Neoplastic effects of vinyl chloride were studied in lungs of 27 mice exposed to vinyl chloride monomer at 2500 and 6000 ppm for 5 and 6 months (large doses and long-term exposure). Pulmonary tumors were observed in 26 of 27 experimental animals. Light microscopy showed the tumors to be multiple and arranged in either tubulo-papillary or adenomatous formations. Although occasional mitotic divisions and invaginations into the bronchiolar lumen were observed, no metastases were found. By electron microscopy, short microvilli, tight junctions between two adjacent cells, appearance of osmiophilic lamellar bodies, large mitochondria of irregular shape, well developed Golgi complexes, continuous or discontinuous basement membranes, occasional appearance of “sequestration” and of crystalloids and lack of both cilia and mucous secretory granules were observed as characteristic features of the neoplastic cells. Some of the cells were poorly differentiated and were equipped with poorly developed organoids, without formation of osmiophilic lamellar bodies. The pulmonary tumors corresponded to “alveologenic” tumors. It is suggested that the neoplastic cells were transformed from type II alveolar epithelium via its hyperplastic form.

Nonneoplastic effects of the chemical were also studied in the 27 mice. Major light microscopic alterations observed were proliferation and hypertrophy of the terminal bronchiolar cells, consisting of ciliated and Clara cells, hypersecretion of the epithelial mucin in the goblet cells of both the bronchial and the proximal bronchiolar epithelium, hyperplasia of alveolar epithelium, mobilization of alveolar macrophages and occasional presence of peribronchial or bronchiolar chronic inflammation. Electron microscopically, Clara cells of the terminal bronchiolar epithelium showed proliferation of the rough and smooth surfaced endoplasmic reticulum and appearance of large and abnormally shaped mitochondria. Similar alterations were found in the ciliated cells. Submicroscopic changes of pulmonary alveoli were represented by focal thickening of the basement membrane, multiple foci of hyperplastic type II cell (the precondition of the alveologenic tumor), active discharge of osmiophilic lamellar bodies from the type II cell and phagocytosis of the bodies by macrophages, appearance of cholesterol crystalloids in the macrophages, degeneration of alveolar septal cells and occasional appearance of a large nucleus with swelling of the capillary endothelium.

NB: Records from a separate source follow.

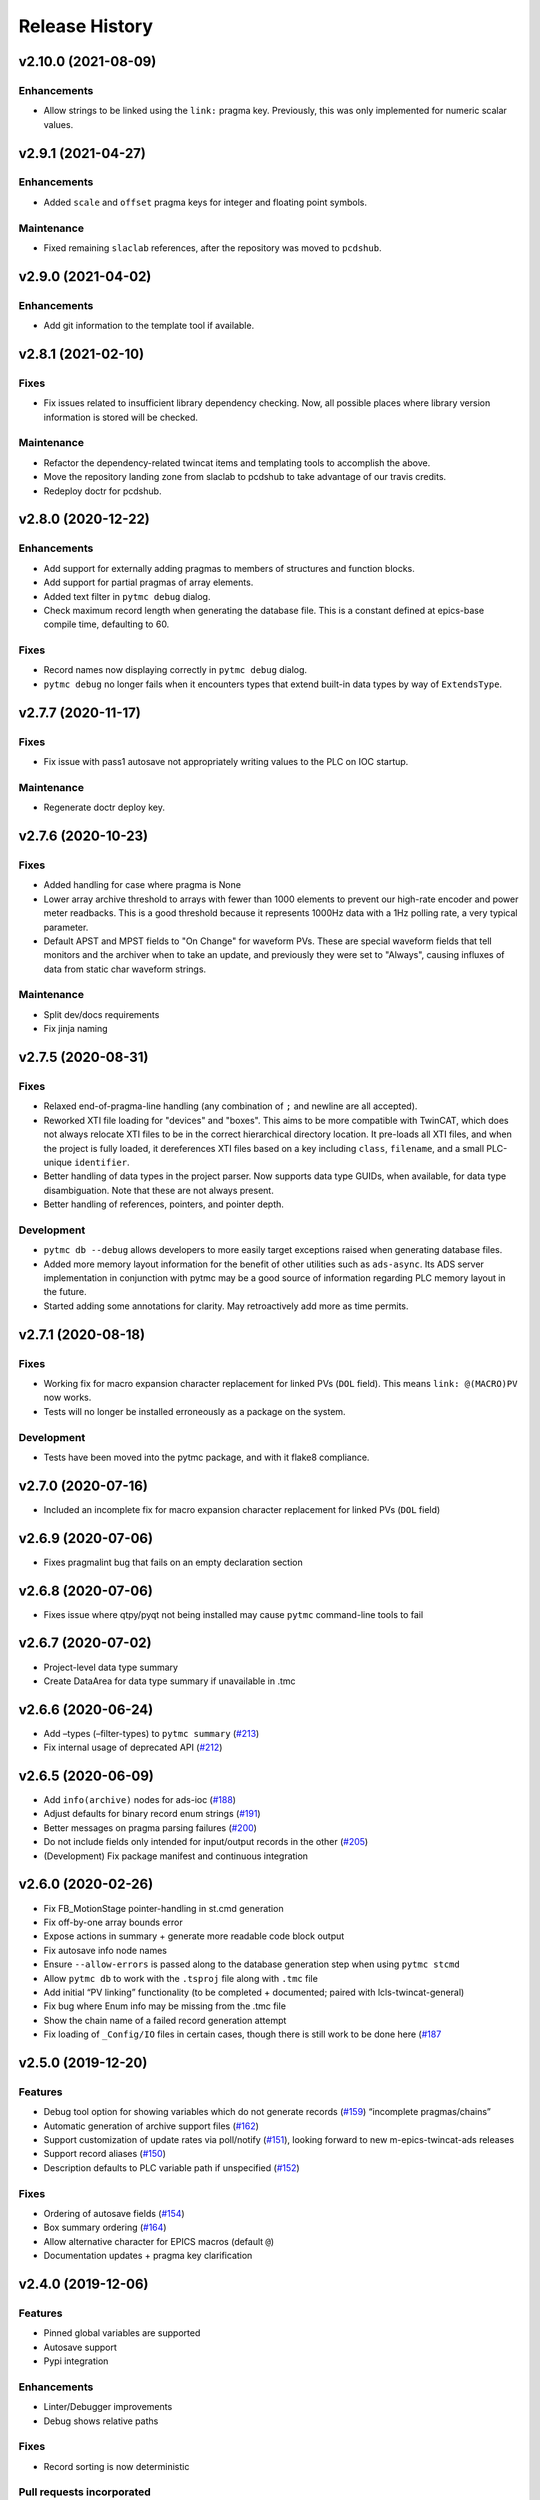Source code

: =================
 Release History
=================

v2.10.0 (2021-08-09)
====================

Enhancements
------------
* Allow strings to be linked using the ``link:`` pragma key. Previously,
  this was only implemented for numeric scalar values.


v2.9.1 (2021-04-27)
===================

Enhancements
------------
* Added ``scale`` and ``offset`` pragma keys for integer and floating point
  symbols.

Maintenance
-----------
* Fixed remaining ``slaclab`` references, after the repository was moved to
  ``pcdshub``.


v2.9.0 (2021-04-02)
===================

Enhancements
------------
* Add git information to the template tool if available.


v2.8.1 (2021-02-10)
===================

Fixes
-----
* Fix issues related to insufficient library dependency checking. Now,
  all possible places where library version information is stored will
  be checked.

Maintenance
-----------
* Refactor the dependency-related twincat items and templating tools
  to accomplish the above.
* Move the repository landing zone from slaclab to pcdshub to take
  advantage of our travis credits.
* Redeploy doctr for pcdshub.


v2.8.0 (2020-12-22)
===================

Enhancements
------------

* Add support for externally adding pragmas to members of structures and
  function blocks.
* Add support for partial pragmas of array elements.
* Added text filter in ``pytmc debug`` dialog.
* Check maximum record length when generating the database file.  This is a
  constant defined at epics-base compile time, defaulting to 60.

Fixes
-----

* Record names now displaying correctly in ``pytmc debug`` dialog.
* ``pytmc debug`` no longer fails when it encounters types that extend
  built-in data types by way of ``ExtendsType``.


v2.7.7 (2020-11-17)
===================

Fixes
-----
* Fix issue with pass1 autosave not appropriately writing values to the PLC
  on IOC startup.

Maintenance
-----------
* Regenerate doctr deploy key.


v2.7.6 (2020-10-23)
===================

Fixes
-----
* Added handling for case where pragma is None
* Lower array archive threshold to arrays with fewer than 1000 elements
  to prevent our high-rate encoder and power meter readbacks. This is a good
  threshold because it represents 1000Hz data with a 1Hz polling rate, a
  very typical parameter.
* Default APST and MPST fields to "On Change" for waveform PVs. These are
  special waveform fields that tell monitors and the archiver when to take an
  update, and previously they were set to "Always", causing influxes of data
  from static char waveform strings.

Maintenance
-----------
* Split dev/docs requirements
* Fix jinja naming


v2.7.5 (2020-08-31)
===================

Fixes
-----

* Relaxed end-of-pragma-line handling (any combination of ``;`` and newline are
  all accepted).
* Reworked XTI file loading for "devices" and "boxes".  This aims to be more
  compatible with TwinCAT, which does not always relocate XTI files to be in
  the correct hierarchical directory location.  It pre-loads all XTI files, and
  when the project is fully loaded, it dereferences XTI files based on a key
  including ``class``, ``filename``, and a small PLC-unique ``identifier``.
* Better handling of data types in the project parser. Now supports data type
  GUIDs, when available, for data type disambiguation.  Note that these are not
  always present.
* Better handling of references, pointers, and pointer depth.

Development
-----------

* ``pytmc db --debug`` allows developers to more easily target exceptions
  raised when generating database files.
* Added more memory layout information for the benefit of other utilities such
  as ``ads-async``. Its ADS server implementation in conjunction with pytmc may
  be a good source of information regarding PLC memory layout in the future.
* Started adding some annotations for clarity.  May retroactively add more as
  time permits.


v2.7.1 (2020-08-18)
===================

Fixes
-----

* Working fix for macro expansion character replacement for linked PVs
  (``DOL`` field).  This means ``link: @(MACRO)PV`` now works.
* Tests will no longer be installed erroneously as a package on the system.

Development
-----------

* Tests have been moved into the pytmc package, and with it flake8 compliance.


v2.7.0 (2020-07-16)
===================

* Included an incomplete fix for macro expansion character replacement for
  linked PVs (``DOL`` field)


v2.6.9 (2020-07-06)
===================

*  Fixes pragmalint bug that fails on an empty declaration section


v2.6.8 (2020-07-06)
===================

*  Fixes issue where qtpy/pyqt not being installed may cause ``pytmc``
   command-line tools to fail


v2.6.7 (2020-07-02)
===================

*  Project-level data type summary
*  Create DataArea for data type summary if unavailable in .tmc


v2.6.6 (2020-06-24)
===================

*  Add –types (–filter-types) to ``pytmc summary``
   (`#213 <https://github.com/pcdshub/pytmc/issues/213>`__)
*  Fix internal usage of deprecated API
   (`#212 <https://github.com/pcdshub/pytmc/issues/212>`__)


v2.6.5 (2020-06-09)
===================

*  Add ``info(archive)`` nodes for ads-ioc
   (`#188 <https://github.com/pcdshub/pytmc/issues/188>`__)
*  Adjust defaults for binary record enum strings
   (`#191 <https://github.com/pcdshub/pytmc/issues/191>`__)
*  Better messages on pragma parsing failures
   (`#200 <https://github.com/pcdshub/pytmc/issues/200>`__)
*  Do not include fields only intended for input/output records in the
   other (`#205 <https://github.com/pcdshub/pytmc/issues/205>`__)
*  (Development) Fix package manifest and continuous integration


v2.6.0 (2020-02-26)
===================

*  Fix FB_MotionStage pointer-handling in st.cmd generation
*  Fix off-by-one array bounds error
*  Expose actions in summary + generate more readable code block output
*  Fix autosave info node names
*  Ensure ``--allow-errors`` is passed along to the database generation
   step when using ``pytmc stcmd``
*  Allow ``pytmc db`` to work with the ``.tsproj`` file along with
   ``.tmc`` file
*  Add initial “PV linking” functionality (to be completed + documented;
   paired with lcls-twincat-general)
*  Fix bug where Enum info may be missing from the .tmc file
*  Show the chain name of a failed record generation attempt
*  Fix loading of ``_Config/IO`` files in certain cases, though there is
   still work to be done here
   (`#187 <https://github.com/pcdshub/pytmc/issues/187>`__


v2.5.0 (2019-12-20)
===================

Features
--------

* Debug tool option for showing variables which do not generate records (`#159 <https://github.com/pcdshub/pytmc/issues/159>`__) “incomplete pragmas/chains”
* Automatic generation of archive support files (`#162 <https://github.com/pcdshub/pytmc/issues/162>`__)
* Support customization of update rates via poll/notify (`#151 <https://github.com/pcdshub/pytmc/issues/151>`__), looking forward to new m-epics-twincat-ads releases
* Support record aliases (`#150 <https://github.com/pcdshub/pytmc/issues/150>`__)
* Description defaults to PLC variable path if unspecified (`#152 <https://github.com/pcdshub/pytmc/issues/152>`__)

Fixes
-----
* Ordering of autosave fields (`#154 <https://github.com/pcdshub/pytmc/issues/154>`__)
* Box summary ordering (`#164 <https://github.com/pcdshub/pytmc/issues/164>`__)
* Allow alternative character for EPICS macros (default ``@``)
* Documentation updates + pragma key clarification


v2.4.0 (2019-12-06)
===================

Features
--------

* Pinned global variables are supported
* Autosave support
* Pypi integration

Enhancements
------------

* Linter/Debugger improvements
* Debug shows relative paths

Fixes
-----

* Record sorting is now deterministic

Pull requests incorporated
--------------------------

* `#130 <https://github.com/pcdshub/pytmc/issues/130>`__
* `#135 <https://github.com/pcdshub/pytmc/issues/135>`__
* `#137 <https://github.com/pcdshub/pytmc/issues/137>`__
* `#138 <https://github.com/pcdshub/pytmc/issues/138>`__
* `#141 <https://github.com/pcdshub/pytmc/issues/141>`__
* `#142 <https://github.com/pcdshub/pytmc/issues/142>`__
* `#143 <https://github.com/pcdshub/pytmc/issues/143>`__
* `#144 <https://github.com/pcdshub/pytmc/issues/144>`__


v2.3.1 (2019-11-08)
===================

Fixes
-----

* Fixed an issue where Enums weren’t being handled correctly
* pytmc now allows the declaration/implementation to be ``None`` allowing these
  sections to be empty without breaking
* Some windows file reading issues have been resolved

Refactors
---------
* Move pragma checking code to from ``Datatype.walk`` to ``SubItem.walk`` for
  an implementation more consistent with ``Symbol.walk``


v2.3.0 (2019-10-28)
===================

PRs
---
* `#123 <https://github.com/pcdshub/pytmc/issues/123>`__,
* `#124 <https://github.com/pcdshub/pytmc/issues/124>`__, and
* `#125 <https://github.com/pcdshub/pytmc/issues/125>`__ to an official release.

Features
--------
* Add Support For NC axis parameters
* ``.sln`` files may now be passed to ``pytmc summary``

Fixes
-----
* ``pytmc`` now identifies and handles T_MaxString


v2.2.0 (2019-09-20)
===================

Enhancements
------------

* Adds support for arrays of complex datatypes.
* Replaces FB_MotionStage support with DUT_MotionStage.
* Converts ’_’ in project name in TC3 to ‘-’ in ioc name following convention.

Fixes
-----

* ``stcmd`` generation updated to match changes to ``pragmas`` functionality solving some incompatibilites
* Switch to DUT_MotionStage namespace allows motors above 0-9 range.


v2.1.0 (2019-09-05)
===================

This tag includes the new pragma linting features for assessing whether
TwinCAT3 projects are PyTMC compatible.

This feature can be accessed using this command:
``pytmc pragmalint [-h] [--markdown] [--verbose] filename``


v1.1.2 (2019-03-15)
===================

Features
--------

*  Pragmas can now be delimited with semicolons # Bugfixes
*  Spaces after the first semicolon in a pragma no longer break pragmas
*  Blank PV strings no longer lead to the creation of multiple colons in
   a PV name
*  Single line pragmas are properly recognized now


v1.1.1 (2019-02-14)
===================

This release rectifies several issues with the command line interface.
The primary command is now ``pytmc`` replacing the old ``makerecord``.

Tests for python 3.7 have been implemented.


v1.1.0 (2018-10-16)
===================

Incorporate support for a greater set of TwinCAT Datatypes.


v1.0.0 (2018-09-24)
===================

First major release.


v0.1 (2018-03-02)
=================

Primary features of .db and .proto file creation have been implemented.
Compatibility with enums, aliases, waveforms/arrays, field guessing
tools, and a user guide have not been implemented.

The neoplastic effect of vinyl chloride of smaller doses (100, 10, 1 and 0 [control] ppm) and shorter exposure (four weeks) was studied in lungs of 120 mice. Our preliminary observation indicated that sacrificed animals at 40 weeks after the exposure showed productions of the alveologenic tumor in 5 of 9 (100 ppm), 2 of 9 (10 ppm), 1 of 9 (1 ppm) and 0 of 10 (control = 0 ppm). A dose-response relation was considered in the incidence of the alveologenic tumor production of vinyl chloride. It is concluded that mouse lung is an extremely sensitive indicator of the oncogenicity of vinyl chloride.